Stored items from a collection
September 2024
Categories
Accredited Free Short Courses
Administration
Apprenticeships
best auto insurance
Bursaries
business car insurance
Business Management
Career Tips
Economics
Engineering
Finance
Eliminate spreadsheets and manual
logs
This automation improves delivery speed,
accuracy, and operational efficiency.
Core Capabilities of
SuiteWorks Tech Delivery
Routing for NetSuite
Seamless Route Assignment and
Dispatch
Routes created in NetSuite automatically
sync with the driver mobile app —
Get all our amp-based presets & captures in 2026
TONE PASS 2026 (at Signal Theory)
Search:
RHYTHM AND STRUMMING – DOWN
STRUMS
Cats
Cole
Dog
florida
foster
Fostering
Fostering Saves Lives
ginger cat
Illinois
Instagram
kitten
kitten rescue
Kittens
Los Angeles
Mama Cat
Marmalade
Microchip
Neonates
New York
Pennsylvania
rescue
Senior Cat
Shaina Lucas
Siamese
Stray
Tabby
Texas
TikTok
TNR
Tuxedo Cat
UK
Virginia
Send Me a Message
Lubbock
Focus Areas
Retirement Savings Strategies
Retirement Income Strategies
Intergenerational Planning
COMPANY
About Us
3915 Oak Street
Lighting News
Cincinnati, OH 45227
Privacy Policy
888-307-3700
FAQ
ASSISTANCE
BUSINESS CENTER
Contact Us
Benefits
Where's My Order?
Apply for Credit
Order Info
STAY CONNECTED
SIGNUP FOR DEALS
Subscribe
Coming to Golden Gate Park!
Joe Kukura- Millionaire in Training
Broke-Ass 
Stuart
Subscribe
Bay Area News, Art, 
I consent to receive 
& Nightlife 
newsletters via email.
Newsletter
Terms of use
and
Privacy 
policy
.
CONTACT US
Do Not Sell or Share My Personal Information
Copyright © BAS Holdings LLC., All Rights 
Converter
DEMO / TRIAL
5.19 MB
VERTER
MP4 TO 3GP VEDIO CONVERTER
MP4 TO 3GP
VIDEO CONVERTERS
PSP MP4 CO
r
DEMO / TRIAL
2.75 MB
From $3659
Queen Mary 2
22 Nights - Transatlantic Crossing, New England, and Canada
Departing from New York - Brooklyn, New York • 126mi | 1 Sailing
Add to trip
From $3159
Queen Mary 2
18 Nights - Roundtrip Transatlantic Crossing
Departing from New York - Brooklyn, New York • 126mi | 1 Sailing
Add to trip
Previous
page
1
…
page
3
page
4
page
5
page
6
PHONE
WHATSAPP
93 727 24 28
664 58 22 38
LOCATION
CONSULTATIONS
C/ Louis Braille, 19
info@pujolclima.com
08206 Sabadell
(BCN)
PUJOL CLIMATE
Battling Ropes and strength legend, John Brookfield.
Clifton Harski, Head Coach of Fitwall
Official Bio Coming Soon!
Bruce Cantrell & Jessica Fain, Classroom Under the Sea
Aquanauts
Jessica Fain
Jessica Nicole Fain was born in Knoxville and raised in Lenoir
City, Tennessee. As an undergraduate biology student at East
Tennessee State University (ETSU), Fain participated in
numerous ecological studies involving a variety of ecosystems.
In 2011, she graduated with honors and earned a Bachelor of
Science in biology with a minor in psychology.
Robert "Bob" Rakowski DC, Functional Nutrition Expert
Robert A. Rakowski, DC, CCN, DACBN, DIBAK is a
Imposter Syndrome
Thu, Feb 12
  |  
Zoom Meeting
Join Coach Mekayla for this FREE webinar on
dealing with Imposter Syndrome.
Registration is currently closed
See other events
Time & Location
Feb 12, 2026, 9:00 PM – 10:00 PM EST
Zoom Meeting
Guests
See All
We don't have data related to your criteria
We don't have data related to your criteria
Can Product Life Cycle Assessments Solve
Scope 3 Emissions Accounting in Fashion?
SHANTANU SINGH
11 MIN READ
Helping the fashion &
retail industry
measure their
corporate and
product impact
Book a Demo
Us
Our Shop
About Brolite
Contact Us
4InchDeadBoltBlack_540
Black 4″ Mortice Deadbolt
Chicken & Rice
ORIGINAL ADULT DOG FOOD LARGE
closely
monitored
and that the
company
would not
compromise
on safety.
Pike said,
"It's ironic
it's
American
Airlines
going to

Problem to work on -> Could you copy out every row above, line for line, with no changes?

Exercise result ->
September 2024
Categories
Accredited Free Short Courses
Administration
Apprenticeships
best auto insurance
Bursaries
business car insurance
Business Management
Career Tips
Economics
Engineering
Finance
Eliminate spreadsheets and manual
logs
This automation improves delivery speed,
accuracy, and operational efficiency.
Core Capabilities of
SuiteWorks Tech Delivery
Routing for NetSuite
Seamless Route Assignment and
Dispatch
Routes created in NetSuite automatically
sync with the driver mobile app —
Get all our amp-based presets & captures in 2026
TONE PASS 2026 (at Signal Theory)
Search:
RHYTHM AND STRUMMING – DOWN
STRUMS
Cats
Cole
Dog
florida
foster
Fostering
Fostering Saves Lives
ginger cat
Illinois
Instagram
kitten
kitten rescue
Kittens
Los Angeles
Mama Cat
Marmalade
Microchip
Neonates
New York
Pennsylvania
rescue
Senior Cat
Shaina Lucas
Siamese
Stray
Tabby
Texas
TikTok
TNR
Tuxedo Cat
UK
Virginia
Send Me a Message
Lubbock
Focus Areas
Retirement Savings Strategies
Retirement Income Strategies
Intergenerational Planning
COMPANY
About Us
3915 Oak Street
Lighting News
Cincinnati, OH 45227
Privacy Policy
888-307-3700
FAQ
ASSISTANCE
BUSINESS CENTER
Contact Us
Benefits
Where's My Order?
Apply for Credit
Order Info
STAY CONNECTED
SIGNUP FOR DEALS
Subscribe
Coming to Golden Gate Park!
Joe Kukura- Millionaire in Training
Broke-Ass 
Stuart
Subscribe
Bay Area News, Art, 
I consent to receive 
& Nightlife 
newsletters via email.
Newsletter
Terms of use
and
Privacy 
policy
.
CONTACT US
Do Not Sell or Share My Personal Information
Copyright © BAS Holdings LLC., All Rights 
Converter
DEMO / TRIAL
5.19 MB
VERTER
MP4 TO 3GP VEDIO CONVERTER
MP4 TO 3GP
VIDEO CONVERTERS
PSP MP4 CO
r
DEMO / TRIAL
2.75 MB
From $3659
Queen Mary 2
22 Nights - Transatlantic Crossing, New England, and Canada
Departing from New York - Brooklyn, New York • 126mi | 1 Sailing
Add to trip
From $3159
Queen Mary 2
18 Nights - Roundtrip Transatlantic Crossing
Departing from New York - Brooklyn, New York • 126mi | 1 Sailing
Add to trip
Previous
page
1
…
page
3
page
4
page
5
page
6
PHONE
WHATSAPP
93 727 24 28
664 58 22 38
LOCATION
CONSULTATIONS
C/ Louis Braille, 19
info@pujolclima.com
08206 Sabadell
(BCN)
PUJOL CLIMATE
Battling Ropes and strength legend, John Brookfield.
Clifton Harski, Head Coach of Fitwall
Official Bio Coming Soon!
Bruce Cantrell & Jessica Fain, Classroom Under the Sea
Aquanauts
Jessica Fain
Jessica Nicole Fain was born in Knoxville and raised in Lenoir
City, Tennessee. As an undergraduate biology student at East
Tennessee State University (ETSU), Fain participated in
numerous ecological studies involving a variety of ecosystems.
In 2011, she graduated with honors and earned a Bachelor of
Science in biology with a minor in psychology.
Robert "Bob" Rakowski DC, Functional Nutrition Expert
Robert A. Rakowski, DC, CCN, DACBN, DIBAK is a
Imposter Syndrome
Thu, Feb 12
  |  
Zoom Meeting
Join Coach Mekayla for this FREE webinar on
dealing with Imposter Syndrome.
Registration is currently closed
See other events
Time & Location
Feb 12, 2026, 9:00 PM – 10:00 PM EST
Zoom Meeting
Guests
See All
We don't have data related to your criteria
We don't have data related to your criteria
Can Product Life Cycle Assessments Solve
Scope 3 Emissions Accounting in Fashion?
SHANTANU SINGH
11 MIN READ
Helping the fashion &
retail industry
measure their
corporate and
product impact
Book a Demo
Us
Our Shop
About Brolite
Contact Us
4InchDeadBoltBlack_540
Black 4″ Mortice Deadbolt
Chicken & Rice
ORIGINAL ADULT DOG FOOD LARGE
closely
monitored
and that the
company
would not
compromise
on safety.
Pike said,
"It's ironic
it's
American
Airlines
going to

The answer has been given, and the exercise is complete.